-------- Provided material
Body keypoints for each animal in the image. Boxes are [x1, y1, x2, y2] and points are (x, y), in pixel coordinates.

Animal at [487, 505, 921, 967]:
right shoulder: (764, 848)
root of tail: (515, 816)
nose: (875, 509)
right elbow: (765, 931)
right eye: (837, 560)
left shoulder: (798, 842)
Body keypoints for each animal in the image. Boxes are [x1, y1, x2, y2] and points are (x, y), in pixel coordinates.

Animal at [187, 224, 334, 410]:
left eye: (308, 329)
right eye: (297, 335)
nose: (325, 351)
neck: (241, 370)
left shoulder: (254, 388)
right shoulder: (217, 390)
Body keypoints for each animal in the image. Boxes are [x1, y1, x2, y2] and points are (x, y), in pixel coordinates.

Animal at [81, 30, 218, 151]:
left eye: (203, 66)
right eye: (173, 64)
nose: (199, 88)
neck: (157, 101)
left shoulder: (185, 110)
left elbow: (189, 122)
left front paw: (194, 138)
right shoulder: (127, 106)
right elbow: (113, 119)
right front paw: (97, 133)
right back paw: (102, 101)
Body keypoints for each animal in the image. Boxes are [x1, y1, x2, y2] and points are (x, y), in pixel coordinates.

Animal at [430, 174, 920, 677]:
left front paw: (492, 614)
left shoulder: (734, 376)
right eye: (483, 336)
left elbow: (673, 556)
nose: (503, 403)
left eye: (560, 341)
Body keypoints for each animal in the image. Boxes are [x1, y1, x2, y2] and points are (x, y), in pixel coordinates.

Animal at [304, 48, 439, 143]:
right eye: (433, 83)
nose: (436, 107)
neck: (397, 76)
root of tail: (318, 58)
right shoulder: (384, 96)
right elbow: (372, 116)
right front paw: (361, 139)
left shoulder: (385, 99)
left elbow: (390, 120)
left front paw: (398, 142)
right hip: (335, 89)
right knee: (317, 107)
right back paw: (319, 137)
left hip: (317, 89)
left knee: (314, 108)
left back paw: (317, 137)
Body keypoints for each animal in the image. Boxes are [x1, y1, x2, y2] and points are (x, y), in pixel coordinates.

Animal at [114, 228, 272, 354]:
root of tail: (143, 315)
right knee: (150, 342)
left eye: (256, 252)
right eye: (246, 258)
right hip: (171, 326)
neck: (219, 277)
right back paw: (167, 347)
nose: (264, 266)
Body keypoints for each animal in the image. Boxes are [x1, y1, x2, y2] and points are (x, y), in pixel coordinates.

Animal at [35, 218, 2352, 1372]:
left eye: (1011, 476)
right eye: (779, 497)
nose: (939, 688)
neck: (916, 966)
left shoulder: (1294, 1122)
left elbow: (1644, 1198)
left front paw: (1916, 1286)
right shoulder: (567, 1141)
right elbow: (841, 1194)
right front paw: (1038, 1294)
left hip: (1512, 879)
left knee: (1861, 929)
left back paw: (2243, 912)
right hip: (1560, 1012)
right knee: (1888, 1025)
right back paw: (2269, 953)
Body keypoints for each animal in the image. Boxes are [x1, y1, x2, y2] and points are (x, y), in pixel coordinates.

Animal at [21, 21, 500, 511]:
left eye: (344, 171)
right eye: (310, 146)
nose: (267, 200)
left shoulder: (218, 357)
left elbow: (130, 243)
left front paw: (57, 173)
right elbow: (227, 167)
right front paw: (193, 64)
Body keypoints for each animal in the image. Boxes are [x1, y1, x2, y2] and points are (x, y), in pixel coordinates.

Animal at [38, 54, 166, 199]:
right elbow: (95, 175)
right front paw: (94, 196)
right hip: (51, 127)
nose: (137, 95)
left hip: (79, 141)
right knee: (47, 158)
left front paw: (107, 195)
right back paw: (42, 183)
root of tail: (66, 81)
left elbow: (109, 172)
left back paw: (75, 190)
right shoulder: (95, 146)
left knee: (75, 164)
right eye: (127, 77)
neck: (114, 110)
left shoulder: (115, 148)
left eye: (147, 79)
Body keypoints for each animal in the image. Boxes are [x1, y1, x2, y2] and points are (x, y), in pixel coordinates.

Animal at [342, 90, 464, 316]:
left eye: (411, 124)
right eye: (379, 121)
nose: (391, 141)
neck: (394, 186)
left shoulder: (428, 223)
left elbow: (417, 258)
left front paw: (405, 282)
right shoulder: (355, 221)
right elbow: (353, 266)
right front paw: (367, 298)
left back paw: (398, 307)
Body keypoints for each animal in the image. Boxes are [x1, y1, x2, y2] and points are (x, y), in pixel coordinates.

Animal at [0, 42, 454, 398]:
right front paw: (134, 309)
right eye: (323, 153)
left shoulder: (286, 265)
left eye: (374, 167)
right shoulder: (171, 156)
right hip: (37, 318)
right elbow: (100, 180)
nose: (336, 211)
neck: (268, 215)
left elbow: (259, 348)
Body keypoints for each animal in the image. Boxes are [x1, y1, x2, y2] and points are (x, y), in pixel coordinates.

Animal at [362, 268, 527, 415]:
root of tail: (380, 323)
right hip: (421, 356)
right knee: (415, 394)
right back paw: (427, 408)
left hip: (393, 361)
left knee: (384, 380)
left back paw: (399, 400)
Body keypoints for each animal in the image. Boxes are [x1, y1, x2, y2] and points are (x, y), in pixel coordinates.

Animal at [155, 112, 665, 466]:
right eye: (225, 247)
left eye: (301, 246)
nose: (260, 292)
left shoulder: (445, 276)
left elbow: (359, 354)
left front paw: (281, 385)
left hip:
----------------
-- What you will do --
From the first line to the last, copy the data exactly.

-- Expected output --
Body keypoints for each animal in the image. Boxes are [x1, y1, x2, y2] and points are (x, y), in pixel coordinates.

Animal at [487, 505, 921, 967]:
right shoulder: (764, 848)
root of tail: (515, 816)
nose: (875, 509)
right elbow: (765, 931)
right eye: (837, 560)
left shoulder: (798, 842)
Body keypoints for each animal in the image. Boxes are [x1, y1, x2, y2] and points are (x, y), in pixel coordinates.

Animal at [187, 224, 334, 410]:
left eye: (308, 329)
right eye: (297, 335)
nose: (325, 351)
neck: (241, 370)
left shoulder: (254, 388)
right shoulder: (217, 390)
Body keypoints for each animal in the image. Boxes are [x1, y1, x2, y2] and points are (x, y), in pixel coordinates.

Animal at [81, 30, 218, 151]:
left eye: (203, 66)
right eye: (173, 64)
nose: (199, 88)
neck: (157, 101)
left shoulder: (185, 110)
left elbow: (189, 122)
left front paw: (194, 138)
right shoulder: (127, 106)
right elbow: (113, 119)
right front paw: (97, 133)
right back paw: (102, 101)
Body keypoints for each animal in the image. Boxes are [x1, y1, x2, y2] and points are (x, y), in pixel coordinates.

Animal at [430, 174, 920, 677]:
left front paw: (492, 614)
left shoulder: (734, 376)
right eye: (483, 336)
left elbow: (673, 556)
nose: (503, 403)
left eye: (560, 341)
Body keypoints for each animal in the image. Boxes are [x1, y1, x2, y2] and points are (x, y), in pixel coordinates.

Animal at [304, 48, 439, 143]:
right eye: (433, 83)
nose: (436, 107)
neck: (397, 76)
root of tail: (318, 58)
right shoulder: (384, 96)
right elbow: (372, 116)
right front paw: (361, 139)
left shoulder: (385, 99)
left elbow: (390, 120)
left front paw: (398, 142)
right hip: (335, 89)
right knee: (317, 107)
right back paw: (319, 137)
left hip: (317, 89)
left knee: (314, 108)
left back paw: (317, 137)
Body keypoints for each animal in the image. Boxes are [x1, y1, x2, y2] and points are (x, y), in pixel coordinates.

Animal at [114, 228, 272, 354]:
root of tail: (143, 315)
right knee: (150, 342)
left eye: (256, 252)
right eye: (246, 258)
right hip: (171, 326)
neck: (219, 277)
right back paw: (167, 347)
nose: (264, 266)
Body keypoints for each animal in the image. Boxes are [x1, y1, x2, y2] and points are (x, y), in pixel coordinates.

Animal at [35, 218, 2352, 1372]:
left eye: (1011, 476)
right eye: (779, 497)
nose: (939, 688)
neck: (916, 966)
left shoulder: (1294, 1122)
left elbow: (1644, 1198)
left front paw: (1916, 1286)
right shoulder: (567, 1141)
right elbow: (841, 1194)
right front paw: (1038, 1294)
left hip: (1512, 879)
left knee: (1861, 929)
left back paw: (2243, 912)
right hip: (1560, 1012)
right knee: (1888, 1025)
right back paw: (2269, 953)
Body keypoints for each animal in the image. Boxes are [x1, y1, x2, y2] and points are (x, y), in pixel coordinates.

Animal at [21, 21, 500, 511]:
left eye: (344, 171)
right eye: (310, 146)
nose: (267, 200)
left shoulder: (218, 357)
left elbow: (130, 243)
left front paw: (57, 173)
right elbow: (227, 167)
right front paw: (193, 64)
Body keypoints for each animal in the image. Boxes are [x1, y1, x2, y2] and points are (x, y), in pixel coordinates.

Animal at [38, 54, 166, 199]:
right elbow: (95, 175)
right front paw: (94, 196)
right hip: (51, 127)
nose: (137, 95)
left hip: (79, 141)
right knee: (47, 158)
left front paw: (107, 195)
right back paw: (42, 183)
root of tail: (66, 81)
left elbow: (109, 172)
left back paw: (75, 190)
right shoulder: (95, 146)
left knee: (75, 164)
right eye: (127, 77)
neck: (114, 110)
left shoulder: (115, 148)
left eye: (147, 79)
Body keypoints for each animal in the image. Boxes are [x1, y1, x2, y2] and points are (x, y), in pixel coordinates.

Animal at [342, 90, 464, 316]:
left eye: (411, 124)
right eye: (379, 121)
nose: (391, 141)
neck: (394, 186)
left shoulder: (428, 223)
left elbow: (417, 258)
left front paw: (405, 282)
right shoulder: (355, 221)
right elbow: (353, 266)
right front paw: (367, 298)
left back paw: (398, 307)
Body keypoints for each animal in the image. Boxes are [x1, y1, x2, y2] and points are (x, y), in pixel coordinates.

Animal at [0, 42, 454, 398]:
right front paw: (134, 309)
right eye: (323, 153)
left shoulder: (286, 265)
left eye: (374, 167)
right shoulder: (171, 156)
right hip: (37, 318)
right elbow: (100, 180)
nose: (336, 211)
neck: (268, 215)
left elbow: (259, 348)
Body keypoints for each animal in the image. Boxes are [x1, y1, x2, y2] and points are (x, y), in pixel coordinates.

Animal at [362, 268, 527, 415]:
root of tail: (380, 323)
right hip: (421, 356)
right knee: (415, 394)
right back paw: (427, 408)
left hip: (393, 361)
left knee: (384, 380)
left back paw: (399, 400)
Body keypoints for each animal in the image. Boxes are [x1, y1, x2, y2] and points are (x, y), in pixel coordinates.

Animal at [155, 112, 665, 466]:
right eye: (225, 247)
left eye: (301, 246)
nose: (260, 292)
left shoulder: (445, 276)
left elbow: (359, 354)
left front paw: (281, 385)
left hip:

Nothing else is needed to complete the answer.